Tangerhütte. Von zwei bis 5 Uhr nachts wurden Parkplätze der Stadt beräumt, ab 5 Uhr die Hauptstraßen. Und das seit Wintereinbruch Mitte Dezember. Trotzdem gebe es nach wie vor Stimmen, die sagen, der Winterdienst sei nicht ausreichend gewesen, sagt Bauhofleiter Heiko Steinig Pinnecke.

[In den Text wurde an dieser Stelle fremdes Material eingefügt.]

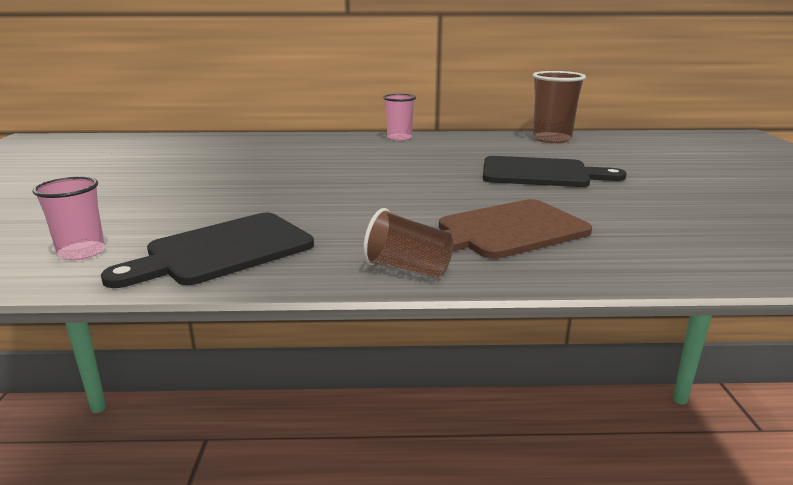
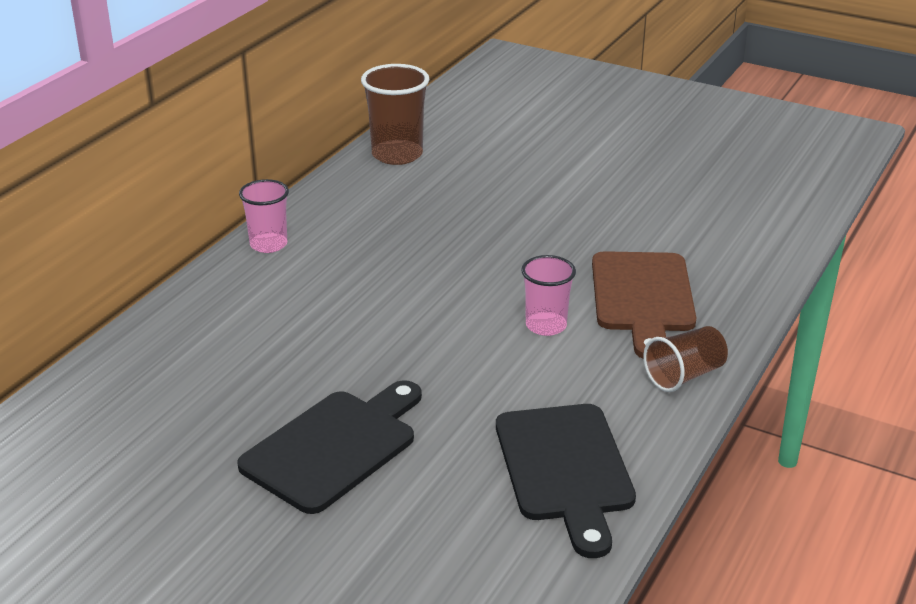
camera: 60 degrees left, 10 degrees up
(81, 252) = (495, 567): pink cup -> pink cup (546, 325)
(541, 173) = (509, 214): black cutting board -> black cutting board (334, 447)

Er berichtete jetzt im Bauausschuss unter anderem von 80 Tonnen Salz, 55 Tonnen Splitt und zusätzlichen Dieselkosten. " Immer wieder wurden wir gefragt, ob es eine Prioritätenliste für das Schneeräumen gibt ", berichtet Heiko Steinig Pinnecke am Dienstagabend im Bauausschuss der Stadt und gibt auch gleich selbst die Antwort : " Klar haben wir die : Zuerst werden Hauptverkehrsstraßen und für Rettungswege wichtige Straßen beräumt, danach haben wir mit den Nebenstraßen begonnen, wobei die wegen schlechter Straßenverhältnisse oft nur unter großem Zeitaufwand zu bewältigen waren. " Seit 18. Dezember habe der Winter die Stadt im Griff, doch die habe schon seit einigen Jahren einen eingeschränkten Winterdienst ausgewiesen. Generell seien die acht Mitarbeiter des Bauhofes von 5 bis 13 Uhr und per Rufbereitschaft im Dienst, sagte Steinig Pinnecke. Außerdem habe man in diesem Jahr auf Zusatztechnik zurückgreifen müssen. Sechs Fahrzeuge, darunter ein alter Unimog, ein Radlader mit Schiebeschild und drei Multicars seien im Einsatz gewesen. Und das in den schlimmsten Schneefallzeiten auch schon morgens um zwei Uhr, weil man nur dann an die Parkflächen, etwa an der Schnittstelle oder vor den städtischen Kindereinrichtungen herankam. Auch die Radwege nach Uchtdorf und Weißewarte gehörten in das Aufgabengebiet der Bauhofmitarbeiter.

Rund 13 000 Euro habe der Winterdienst mit seinem Mehrbedarf an Salz, Splitt und Diesel gekostet, in normalen Jahren hätten die Kosten bei knapp einem Drittel dieser Summe gelegen. 200 Überstunden fielen an den Wochenenden an, " es war also eine Menge Zeit, in der wir unterwegs waren ", sagte Steinig-Pinnecke. Sobald es wärmer wird, sollen Straßenschäden ausgebessert werden, nach erster Bestandsaufnahme halten die sich allerdings in Grenzen. Größere Löcher wurden vorübergehend abgesperrt, kleinere auch mit teurem Kaltasphalt verfüllt. " Für die Reparatur der Schäden, etwa in der Otto-Nuschke-Straße, müssen wir acht bis zehn Grad und eine Bodentemperatur von fünf Grad Celsius haben ", informierte Steinig Pinnecke im Ausschuss.